L’esercito dei ragazzini allontanati dai genitori

Nessuno sa con esattezza quanti siano i minori allontanati dalle famiglie e affidati a comunità residenziali, terapeutiche e strutture di accoglienza: questo è il primo problema. Lo ammette nella sua relazione al Parlamento la stessa Filomena Albano, che guida l’Autorità Garante per l’Infanzia e l’Adolescenza: «Manca una banca dati nazionale che possa restituire una fotografia completa e aggiornata». Una situazione inaccettabile se si considera che in ballo ci sono le vite e il futuro di minori in situazione di grave difficoltà.
I dati più aggiornati – fermi al 2017 – sono contenuti nel rapporto pubblicato dal Ministero del Lavoro sulla base dei dati forniti da Regioni e Province Autonome e quelli utilizzati dal Garante sulla base delle informazioni fornite dalle Procure presso i Tribunali per i minorenni. Secondo il report del Ministero, alla fine del 2017 i bambini e i ragazzi in affidamento familiare in Italia erano 14. 219 (dato che non conteggia i minori stranieri non accompagnati); alla stessa data i minori accolti nei servizi residenziali e nelle comunità erano 12. 892: in totale, dunque, 27. 111 tra bambini e ragazzi. Con criticità elevate: la maggioranza dei minori accolti aveva un’età compresa fra 15 e 17 anni, mentre il tempo di permanenza all’interno della famiglia affidataria o della comunità è, ancora una volta nella maggioranza dei casi, elevato e supera i 4 anni, un tempo oltre il quale molti non riescono neppure a rientrare nella famiglia di origine.
A tornare a casa è stato il 37, 4% di chi era in affido – un dato che sarebbe confortante se fosse possibile verificare «l’effettivo superamento delle difficoltà familiari» – mentre tra chi era stato affidato a una comunità solo il 21, 8% è rientrato in famiglia. E gli altri? Una parte in affidamento pre-adottivo, qualcuno ha raggiunto la maggiore età, per altri addirittura la destinazione è definita «ignota».
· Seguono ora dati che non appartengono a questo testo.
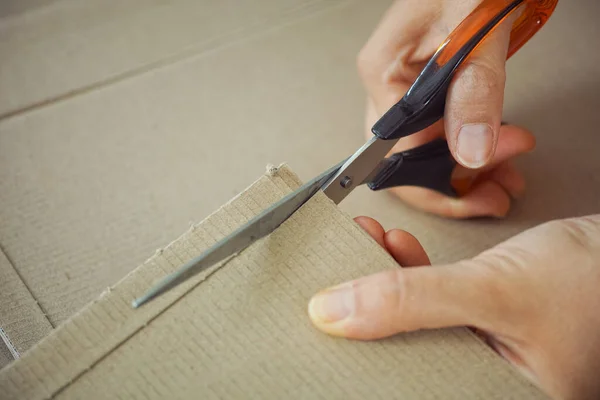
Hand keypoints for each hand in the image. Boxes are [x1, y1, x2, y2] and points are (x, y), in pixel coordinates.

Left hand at [308, 215, 599, 399]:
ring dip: (386, 280)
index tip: (325, 318)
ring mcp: (482, 349)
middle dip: (368, 310)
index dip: (361, 354)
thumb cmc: (593, 278)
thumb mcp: (493, 292)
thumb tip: (337, 311)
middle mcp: (484, 382)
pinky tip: (394, 249)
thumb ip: (413, 301)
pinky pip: (433, 300)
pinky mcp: (480, 319)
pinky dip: (412, 271)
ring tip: (362, 249)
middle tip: (336, 281)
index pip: (403, 387)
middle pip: (403, 353)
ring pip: (414, 321)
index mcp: (492, 399)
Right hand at [359, 0, 535, 217]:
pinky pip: (442, 130)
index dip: (439, 180)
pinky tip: (497, 152)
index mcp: (384, 71)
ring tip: (504, 178)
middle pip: (407, 158)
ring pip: (426, 149)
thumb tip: (469, 151)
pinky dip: (471, 147)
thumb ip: (474, 90)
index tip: (480, 189)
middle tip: (496, 194)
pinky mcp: (432, 84)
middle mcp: (389, 82)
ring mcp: (408, 85)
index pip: (398, 151)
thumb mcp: (475, 30)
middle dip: (451, 186)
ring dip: (466, 171)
Secondo i dati forniti dal Garante, dal 31 dicembre 2014 al 31 dicembre 2017 i minori in comunità sono passati da 22. 975 a 32. 185 (erano 29. 692), numeri non sovrapponibili a quelli del Ministero del Lavoro perché includono tra l’altro i bambini e i ragazzi stranieri non accompagnati che arrivano nel nostro Paese e che solo nel 2017 sono stati 13. 358. A ospitarli 4. 027 strutture rispetto alle 3. 686 del 2016.
«Questi numeri sono stime, è questo è scandaloso perché non si può parlare di un sistema che non funziona quando manca ciò che è basilare: quanti sono i ragazzi, dove sono e come stanno? E di che comunità si parla? – dice Cristina Riccardi, vice presidente di Aibi (Associazione Amici dei Bambini) che gestisce comunità e affidi familiari e partecipa al tavolo nazionale Affido. «Non solo: i numeri sono vecchi. Dal 2017 c’è stato il caso Bibbiano, che ha fatto diminuire molto la disponibilità delle famiglie all’affido, oltre a causare rallentamenti da parte dei servizi sociali a prendere iniziative». E dopo lo spettro delle inchieste è arrivato il lockdown: «Per mesi i servizi domiciliari sono venuti meno, e non sappiamo che situazione hanno trovato alla ripresa». Ma il nodo primario – sottolinea – è la prevenzione: «Non mi sento di puntare il dito contro i servizi: in questi anni abbiamo visto tagli pazzeschi che hanno portato a interventi tardivi in situazioni ormai compromesse». Sui casi finiti nelle cronache nessun commento ma una riflessione: «Io mi auguro che interventi così drastici siano decisi dal giudice o dai servizi in estrema buona fede: non è detto che le decisioni siano sempre giuste ma le storie sono sempre molto complesse».